Saved entries:
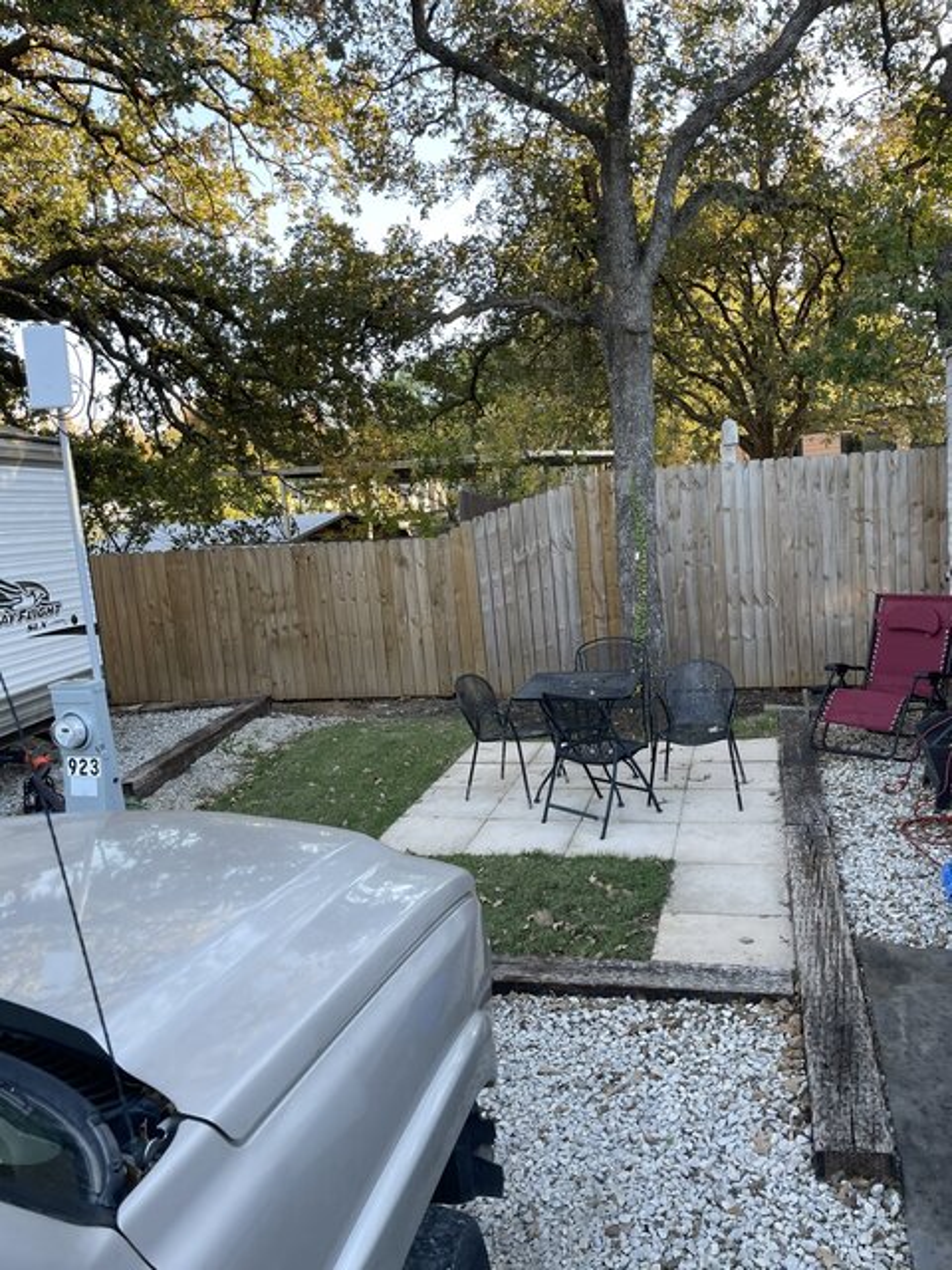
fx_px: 953
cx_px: 476
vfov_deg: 67.3
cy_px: 635
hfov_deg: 53.1
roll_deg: +9.2
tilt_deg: -9.8
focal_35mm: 26
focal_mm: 4.2
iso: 32
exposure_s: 1/121
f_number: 1.6
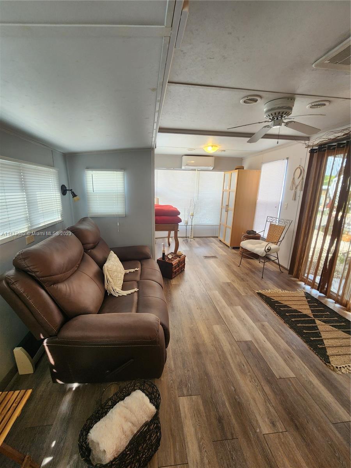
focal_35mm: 13
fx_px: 176
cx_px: 176
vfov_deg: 106.2
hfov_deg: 89.9
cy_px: 234
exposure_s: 1/60
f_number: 2.2
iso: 125
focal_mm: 2.2
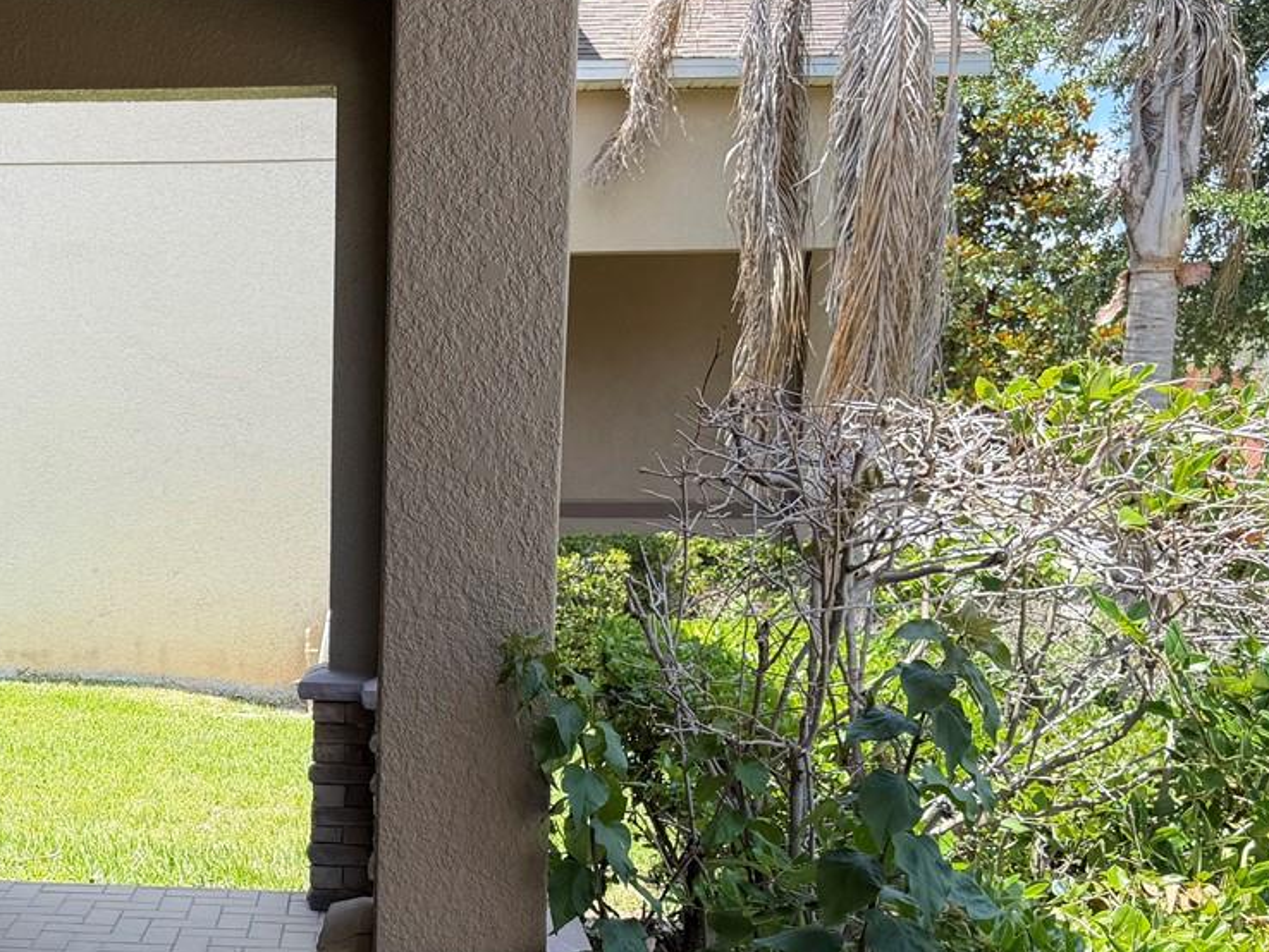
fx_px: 1907
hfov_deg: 35.4
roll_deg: -0.3
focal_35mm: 52
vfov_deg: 27.7
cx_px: 220
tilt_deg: -7.5
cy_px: 705
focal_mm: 6.76
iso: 80
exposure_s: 1/1032
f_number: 1.78
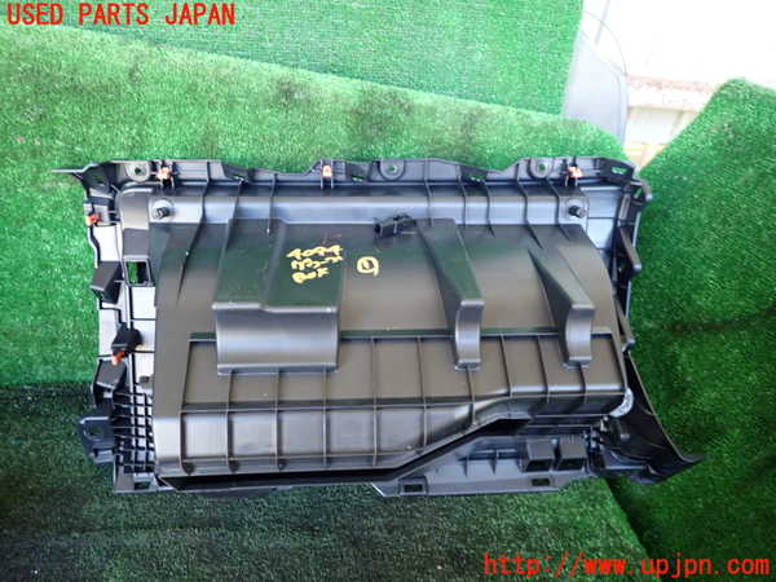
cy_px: 291
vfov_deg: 54.9
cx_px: 388
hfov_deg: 69.4
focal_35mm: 25
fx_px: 560
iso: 250
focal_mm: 4.5
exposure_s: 1/30
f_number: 2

The task: Set down exactly, and only, the lines from the one containing "vfov_deg: 54.9" to the final line of the data.

Response:
vfov_deg: 54.9
cx_px: 388
hfov_deg: 69.4
focal_35mm: 25
fx_px: 560
iso: 250
focal_mm: 4.5
exposure_s: 1/30
f_number: 2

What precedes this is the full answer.